The following documents will support faculty in non-credit course development and learning modalities that can be integrated into courses to support and reinforce learning outcomes.

  1. Intake Check List – identify course content, type of course – open or closed - level of content readiness, instructor availability for development, projected course delivery date,
  2. Development Guide – what is online learning, what type of content is suitable to an online environment, designing a hybrid course, standards of quality, a description of types of learning modalities and what content is suitable for which modality – i.e., video, podcast, blog, resource page, app, eLearning

Quality Standards of Online Non-credit Courses

Using the CPE Rubric based on Quality Matters, all noncredit course development should consider each of the following areas and include them in courses as dictated by course content and learner needs.

The eight general standards to include in a noncredit course are:

  1. Course Overview and Introduction
  2. Learning Objectives (Competencies)
  3. Assessment and Measurement to reinforce the learning and for self-evaluation on learning progress
  4. Instructional Materials that support learner achievement of learning objectives with the inclusion of various modalities in content presentation to support learning
  5. Course Activities and Learner Interaction to engage the learner and promote content understanding toward a goal of reaching expected learning outcomes
  6. Course Technology that provides ease of accessibility and encourages learner engagement through active learning
  7. Learner Support for technical assistance
  8. Accessibility and Usability by providing alternative opportunities for diverse learners to access course materials and ensuring ease of use through course design and technology

Design Recommendations

To ensure learner engagement and learner achievement of stated learning goals, the best course design is a multi-media approach. Adult learners learn best through interactivity, emotional interest, and setting context of how content relates to them.
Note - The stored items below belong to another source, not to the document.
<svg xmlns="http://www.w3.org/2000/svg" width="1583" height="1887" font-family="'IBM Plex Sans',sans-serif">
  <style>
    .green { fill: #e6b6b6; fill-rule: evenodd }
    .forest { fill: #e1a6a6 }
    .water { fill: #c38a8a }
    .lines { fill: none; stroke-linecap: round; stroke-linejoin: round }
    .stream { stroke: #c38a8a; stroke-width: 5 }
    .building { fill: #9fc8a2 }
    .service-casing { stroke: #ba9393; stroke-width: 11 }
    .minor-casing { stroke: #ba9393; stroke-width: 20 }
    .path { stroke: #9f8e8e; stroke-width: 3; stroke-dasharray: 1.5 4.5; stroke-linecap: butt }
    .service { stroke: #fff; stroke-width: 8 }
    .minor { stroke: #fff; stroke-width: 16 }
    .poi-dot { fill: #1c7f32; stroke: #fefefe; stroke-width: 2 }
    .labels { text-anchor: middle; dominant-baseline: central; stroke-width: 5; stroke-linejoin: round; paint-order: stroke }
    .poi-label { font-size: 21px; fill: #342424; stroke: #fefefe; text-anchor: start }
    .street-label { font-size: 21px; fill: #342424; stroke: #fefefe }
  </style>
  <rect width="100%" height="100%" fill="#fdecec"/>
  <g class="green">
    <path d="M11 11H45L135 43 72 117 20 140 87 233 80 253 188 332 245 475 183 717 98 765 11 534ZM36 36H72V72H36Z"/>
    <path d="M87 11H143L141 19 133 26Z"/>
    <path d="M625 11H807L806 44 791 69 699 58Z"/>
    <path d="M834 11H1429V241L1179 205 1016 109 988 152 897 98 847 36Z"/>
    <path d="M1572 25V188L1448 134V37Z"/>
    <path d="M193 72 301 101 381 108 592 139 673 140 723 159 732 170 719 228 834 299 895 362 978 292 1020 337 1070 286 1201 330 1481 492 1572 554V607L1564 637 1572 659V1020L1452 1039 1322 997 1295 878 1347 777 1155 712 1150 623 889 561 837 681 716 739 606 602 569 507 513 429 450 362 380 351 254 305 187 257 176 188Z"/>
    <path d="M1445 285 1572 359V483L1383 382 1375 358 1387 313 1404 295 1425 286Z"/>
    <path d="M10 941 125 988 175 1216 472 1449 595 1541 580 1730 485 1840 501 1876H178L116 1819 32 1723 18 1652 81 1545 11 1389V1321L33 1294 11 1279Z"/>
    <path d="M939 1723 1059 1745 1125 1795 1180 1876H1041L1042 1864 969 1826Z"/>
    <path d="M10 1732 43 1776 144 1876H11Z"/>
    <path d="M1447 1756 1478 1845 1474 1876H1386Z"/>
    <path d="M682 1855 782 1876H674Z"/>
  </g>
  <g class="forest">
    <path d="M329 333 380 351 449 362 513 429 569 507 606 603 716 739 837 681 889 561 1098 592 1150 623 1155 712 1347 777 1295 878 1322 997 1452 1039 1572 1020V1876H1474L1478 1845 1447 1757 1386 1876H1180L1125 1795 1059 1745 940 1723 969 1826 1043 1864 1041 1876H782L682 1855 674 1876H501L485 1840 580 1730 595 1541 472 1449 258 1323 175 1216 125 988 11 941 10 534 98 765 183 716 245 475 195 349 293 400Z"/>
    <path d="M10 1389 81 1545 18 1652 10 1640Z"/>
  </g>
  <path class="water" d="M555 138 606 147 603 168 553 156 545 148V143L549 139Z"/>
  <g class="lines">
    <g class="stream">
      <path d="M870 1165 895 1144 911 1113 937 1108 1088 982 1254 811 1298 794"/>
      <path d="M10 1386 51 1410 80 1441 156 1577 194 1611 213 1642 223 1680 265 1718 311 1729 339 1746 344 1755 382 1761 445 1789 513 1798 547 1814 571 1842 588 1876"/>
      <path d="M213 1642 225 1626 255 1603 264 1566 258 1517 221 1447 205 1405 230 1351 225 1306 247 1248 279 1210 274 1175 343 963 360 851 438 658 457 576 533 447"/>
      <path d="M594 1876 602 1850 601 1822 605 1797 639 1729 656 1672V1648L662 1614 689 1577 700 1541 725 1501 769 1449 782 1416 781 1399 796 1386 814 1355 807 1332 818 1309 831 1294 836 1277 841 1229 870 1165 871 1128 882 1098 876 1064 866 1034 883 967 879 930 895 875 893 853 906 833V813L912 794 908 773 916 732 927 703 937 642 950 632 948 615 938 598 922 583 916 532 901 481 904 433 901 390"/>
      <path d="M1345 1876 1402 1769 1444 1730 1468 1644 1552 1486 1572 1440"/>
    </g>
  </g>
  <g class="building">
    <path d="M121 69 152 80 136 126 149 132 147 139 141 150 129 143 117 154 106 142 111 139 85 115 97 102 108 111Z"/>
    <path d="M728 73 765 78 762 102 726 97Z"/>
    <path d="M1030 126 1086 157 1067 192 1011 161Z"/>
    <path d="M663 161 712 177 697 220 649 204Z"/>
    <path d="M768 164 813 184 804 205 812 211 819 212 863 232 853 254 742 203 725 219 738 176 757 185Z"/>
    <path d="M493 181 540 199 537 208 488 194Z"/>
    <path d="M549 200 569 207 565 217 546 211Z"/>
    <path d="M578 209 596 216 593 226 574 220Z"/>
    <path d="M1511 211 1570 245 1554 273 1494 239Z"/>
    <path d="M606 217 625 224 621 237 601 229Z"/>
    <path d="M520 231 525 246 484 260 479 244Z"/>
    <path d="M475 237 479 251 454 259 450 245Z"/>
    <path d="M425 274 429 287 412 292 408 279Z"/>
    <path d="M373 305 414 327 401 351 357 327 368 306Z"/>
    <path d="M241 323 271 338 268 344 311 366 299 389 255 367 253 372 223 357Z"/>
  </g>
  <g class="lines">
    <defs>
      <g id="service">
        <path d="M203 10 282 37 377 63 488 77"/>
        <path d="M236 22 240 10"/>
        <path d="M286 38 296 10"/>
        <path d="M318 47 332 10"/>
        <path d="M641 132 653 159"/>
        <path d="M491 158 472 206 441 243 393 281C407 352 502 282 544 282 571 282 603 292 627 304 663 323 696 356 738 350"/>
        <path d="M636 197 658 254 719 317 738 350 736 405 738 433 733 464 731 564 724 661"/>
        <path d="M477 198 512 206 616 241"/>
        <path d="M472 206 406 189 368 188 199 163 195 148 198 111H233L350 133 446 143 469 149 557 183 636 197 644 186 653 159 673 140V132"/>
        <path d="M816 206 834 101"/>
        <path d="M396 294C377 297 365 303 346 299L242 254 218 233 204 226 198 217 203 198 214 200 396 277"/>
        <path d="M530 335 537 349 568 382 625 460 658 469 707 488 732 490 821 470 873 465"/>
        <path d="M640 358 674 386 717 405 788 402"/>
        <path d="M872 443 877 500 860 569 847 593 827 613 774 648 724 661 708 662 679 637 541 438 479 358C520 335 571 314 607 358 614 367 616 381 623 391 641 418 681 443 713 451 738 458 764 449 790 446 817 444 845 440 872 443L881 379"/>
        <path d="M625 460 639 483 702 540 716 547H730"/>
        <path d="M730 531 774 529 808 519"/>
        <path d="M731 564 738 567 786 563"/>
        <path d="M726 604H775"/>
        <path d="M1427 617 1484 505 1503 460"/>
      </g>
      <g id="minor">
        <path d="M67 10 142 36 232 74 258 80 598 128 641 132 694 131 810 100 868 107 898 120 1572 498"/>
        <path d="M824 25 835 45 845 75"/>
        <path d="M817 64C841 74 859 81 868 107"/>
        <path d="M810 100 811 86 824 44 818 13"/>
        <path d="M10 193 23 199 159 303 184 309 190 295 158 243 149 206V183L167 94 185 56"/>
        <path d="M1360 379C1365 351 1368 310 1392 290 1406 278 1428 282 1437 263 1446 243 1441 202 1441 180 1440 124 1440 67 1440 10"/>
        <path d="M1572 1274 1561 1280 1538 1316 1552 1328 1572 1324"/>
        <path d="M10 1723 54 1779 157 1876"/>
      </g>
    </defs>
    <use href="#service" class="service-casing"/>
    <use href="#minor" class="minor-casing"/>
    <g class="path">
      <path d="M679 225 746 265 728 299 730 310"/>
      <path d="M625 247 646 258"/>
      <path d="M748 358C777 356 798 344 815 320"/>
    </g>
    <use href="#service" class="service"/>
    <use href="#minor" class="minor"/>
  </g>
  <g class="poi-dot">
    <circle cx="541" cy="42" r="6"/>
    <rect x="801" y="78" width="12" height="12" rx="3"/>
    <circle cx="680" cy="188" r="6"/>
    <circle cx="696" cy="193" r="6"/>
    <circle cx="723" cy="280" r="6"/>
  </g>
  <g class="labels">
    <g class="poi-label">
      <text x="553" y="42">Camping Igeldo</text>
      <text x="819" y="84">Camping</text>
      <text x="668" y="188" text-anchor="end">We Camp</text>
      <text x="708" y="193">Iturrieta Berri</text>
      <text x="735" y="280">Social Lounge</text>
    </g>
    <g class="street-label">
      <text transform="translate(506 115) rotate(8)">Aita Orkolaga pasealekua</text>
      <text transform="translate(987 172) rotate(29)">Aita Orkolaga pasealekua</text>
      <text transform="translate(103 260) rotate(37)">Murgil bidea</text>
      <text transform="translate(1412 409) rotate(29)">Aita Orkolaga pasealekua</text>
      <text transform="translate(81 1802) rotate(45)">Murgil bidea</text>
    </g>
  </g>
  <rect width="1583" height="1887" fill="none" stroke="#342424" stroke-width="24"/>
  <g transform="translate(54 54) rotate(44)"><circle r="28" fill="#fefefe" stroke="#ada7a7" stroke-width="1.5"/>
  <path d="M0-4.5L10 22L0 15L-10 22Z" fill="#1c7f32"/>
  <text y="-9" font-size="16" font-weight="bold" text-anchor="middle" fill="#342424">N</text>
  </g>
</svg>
When developing an online noncredit course, the focus should be sharing ideas and information in different ways that support learners to be self-directed in their learning and to encourage exploration of content. This means presenting content through brief summaries, basic simulations when appropriate, relevant articles, and videos. The key is to ensure variety of content delivery to gain learner attention, hold their interest, and promote the learning process.